DNDi aims to deliver:
DNDi aims to deliver a new, oral, short-course macrofilaricide treatment for river blindness, to offer patients a cure that kills adult worms and allows for treatment in regions co-endemic for Loa loa. DNDi now has a diverse portfolio of potential macrofilaricides with different modes of action:
One project in the discovery phase:
- Macro-filaricide 3: Lead optimisation of a novel class of compounds with macrofilaricidal profiles is on-going with the aim to select a candidate for pre-clinical development in 2019.

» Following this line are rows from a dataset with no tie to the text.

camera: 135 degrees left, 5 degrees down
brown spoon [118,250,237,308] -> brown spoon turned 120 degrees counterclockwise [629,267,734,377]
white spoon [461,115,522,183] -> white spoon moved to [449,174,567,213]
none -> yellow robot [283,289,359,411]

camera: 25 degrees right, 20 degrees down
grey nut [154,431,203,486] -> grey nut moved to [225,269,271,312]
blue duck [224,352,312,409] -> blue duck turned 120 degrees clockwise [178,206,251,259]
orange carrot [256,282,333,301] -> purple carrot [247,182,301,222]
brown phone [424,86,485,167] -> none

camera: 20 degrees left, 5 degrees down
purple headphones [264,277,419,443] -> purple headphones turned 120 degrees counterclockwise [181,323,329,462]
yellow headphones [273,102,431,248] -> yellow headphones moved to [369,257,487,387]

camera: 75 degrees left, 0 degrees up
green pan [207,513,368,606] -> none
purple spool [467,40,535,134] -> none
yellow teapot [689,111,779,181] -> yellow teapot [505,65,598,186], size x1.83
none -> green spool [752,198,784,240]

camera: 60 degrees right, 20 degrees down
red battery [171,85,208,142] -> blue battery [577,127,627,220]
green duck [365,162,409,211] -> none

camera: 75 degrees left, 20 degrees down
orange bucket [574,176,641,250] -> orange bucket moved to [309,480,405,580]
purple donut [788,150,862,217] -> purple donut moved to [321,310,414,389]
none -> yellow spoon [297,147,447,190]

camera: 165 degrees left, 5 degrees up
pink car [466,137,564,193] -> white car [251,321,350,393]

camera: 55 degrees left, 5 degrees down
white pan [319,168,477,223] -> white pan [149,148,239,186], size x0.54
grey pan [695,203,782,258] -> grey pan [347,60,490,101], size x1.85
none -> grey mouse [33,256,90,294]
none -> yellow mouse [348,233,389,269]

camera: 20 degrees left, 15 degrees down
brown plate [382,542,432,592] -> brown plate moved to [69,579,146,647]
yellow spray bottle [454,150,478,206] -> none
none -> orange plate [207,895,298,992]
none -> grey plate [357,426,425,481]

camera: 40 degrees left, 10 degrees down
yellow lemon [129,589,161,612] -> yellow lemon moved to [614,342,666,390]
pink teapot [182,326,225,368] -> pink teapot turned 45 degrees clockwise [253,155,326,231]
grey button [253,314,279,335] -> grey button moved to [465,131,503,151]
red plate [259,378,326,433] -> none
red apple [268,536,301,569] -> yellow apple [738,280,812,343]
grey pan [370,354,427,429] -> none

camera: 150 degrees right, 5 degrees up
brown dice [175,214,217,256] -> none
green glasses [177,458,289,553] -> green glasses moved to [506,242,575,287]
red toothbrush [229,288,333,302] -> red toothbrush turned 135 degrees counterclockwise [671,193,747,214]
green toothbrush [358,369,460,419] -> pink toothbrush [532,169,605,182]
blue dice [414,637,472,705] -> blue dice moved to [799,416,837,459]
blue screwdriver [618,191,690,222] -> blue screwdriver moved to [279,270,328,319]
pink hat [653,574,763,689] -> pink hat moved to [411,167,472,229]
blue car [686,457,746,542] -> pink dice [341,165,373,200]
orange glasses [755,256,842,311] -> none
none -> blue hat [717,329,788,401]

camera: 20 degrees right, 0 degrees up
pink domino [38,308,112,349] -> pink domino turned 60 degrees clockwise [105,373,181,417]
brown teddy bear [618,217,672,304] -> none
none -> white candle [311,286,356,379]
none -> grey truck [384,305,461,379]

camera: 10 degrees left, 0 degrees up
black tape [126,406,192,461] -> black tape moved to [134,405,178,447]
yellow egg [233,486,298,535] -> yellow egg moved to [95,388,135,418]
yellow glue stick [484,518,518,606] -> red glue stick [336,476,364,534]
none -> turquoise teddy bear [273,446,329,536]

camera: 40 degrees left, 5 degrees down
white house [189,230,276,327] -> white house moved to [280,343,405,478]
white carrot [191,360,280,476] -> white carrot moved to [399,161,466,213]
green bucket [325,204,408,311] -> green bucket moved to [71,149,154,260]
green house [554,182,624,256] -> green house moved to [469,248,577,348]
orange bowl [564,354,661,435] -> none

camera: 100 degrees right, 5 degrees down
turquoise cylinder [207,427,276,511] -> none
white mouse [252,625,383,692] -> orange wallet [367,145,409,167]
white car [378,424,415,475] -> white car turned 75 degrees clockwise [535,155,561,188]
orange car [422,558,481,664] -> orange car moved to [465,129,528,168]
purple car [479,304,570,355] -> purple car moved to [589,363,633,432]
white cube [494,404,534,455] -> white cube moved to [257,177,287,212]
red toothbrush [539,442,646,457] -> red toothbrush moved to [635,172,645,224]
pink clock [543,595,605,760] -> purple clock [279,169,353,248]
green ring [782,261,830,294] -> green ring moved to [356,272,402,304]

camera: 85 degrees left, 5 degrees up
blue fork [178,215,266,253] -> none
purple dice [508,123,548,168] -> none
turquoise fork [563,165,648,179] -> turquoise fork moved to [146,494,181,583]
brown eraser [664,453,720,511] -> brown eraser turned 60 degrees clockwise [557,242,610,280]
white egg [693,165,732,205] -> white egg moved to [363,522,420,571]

Three projects in the translation phase:
- Emodepside1: Originating from the Japanese pharmaceutical company Astellas, emodepside has been developed and is currently commercialized by Bayer Animal Health as an anti-helminthic veterinary drug for cats and dogs. DNDi has a collaboration agreement with Bayer to jointly develop emodepside for the treatment of onchocerciasis. First-in-human studies for emodepside in healthy volunteers have successfully been completed, both a single ascending dose study completed in 2017 and a multiple ascending dose study completed at the end of 2018. As a next step, DNDi plans to run a Phase II “proof-of-concept” clinical trial in sub-Saharan Africa, investigating the safety and efficacy of the drug in people living with onchocerciasis.
Oxfendazole: Oxfendazole is currently under development for the treatment of neurocysticercosis and trichuriasis. Based on highly encouraging pre-clinical efficacy data, DNDi is exploring the possibility of repurposing oxfendazole as a macrofilaricidal treatment for filarial indications. DNDi intends to initiate a first-in-human trial and complete formulation development.
ABBV-4083: ABBV-4083 is a derivative of tylosin, a veterinary antibiotic that targets the worm-symbiont Wolbachia. The compound is currently in clinical development for the treatment of filarial diseases. ABBV-4083 is orally available, induces a robust anti-Wolbachia effect in several in vivo models, demonstrates clear superiority over doxycycline, and is effective after a shorter dosing regimen. Preliminary safety and toxicology profiling of this compound suggest a favourable safety profile.
Toxicology studies were completed in 2017 and an oral formulation was developed. In December 2017, AbbVie began the first human trial of ABBV-4083 to test the drug’s safety in healthy volunteers and assist in the selection of doses for future trials. This Phase I study took place at AbbVie’s Clinical Pharmacology Research Unit and was completed in 2018; the results support progression to Phase II.
 A collaboration agreement was signed between Bayer AG and DNDi in December 2014 – DNDi is responsible for the clinical development of emodepside and Bayer for the pre-clinical and pharmaceutical development as well as for registration, manufacturing, and distribution of the drug. Bayer AG provides the active ingredient emodepside to DNDi. Emodepside originates from the Japanese pharmaceutical company Astellas and has been developed by Bayer’s HealthCare’s Animal Health division for veterinary use. Astellas has granted Bayer AG the rights to develop emodepside along these lines.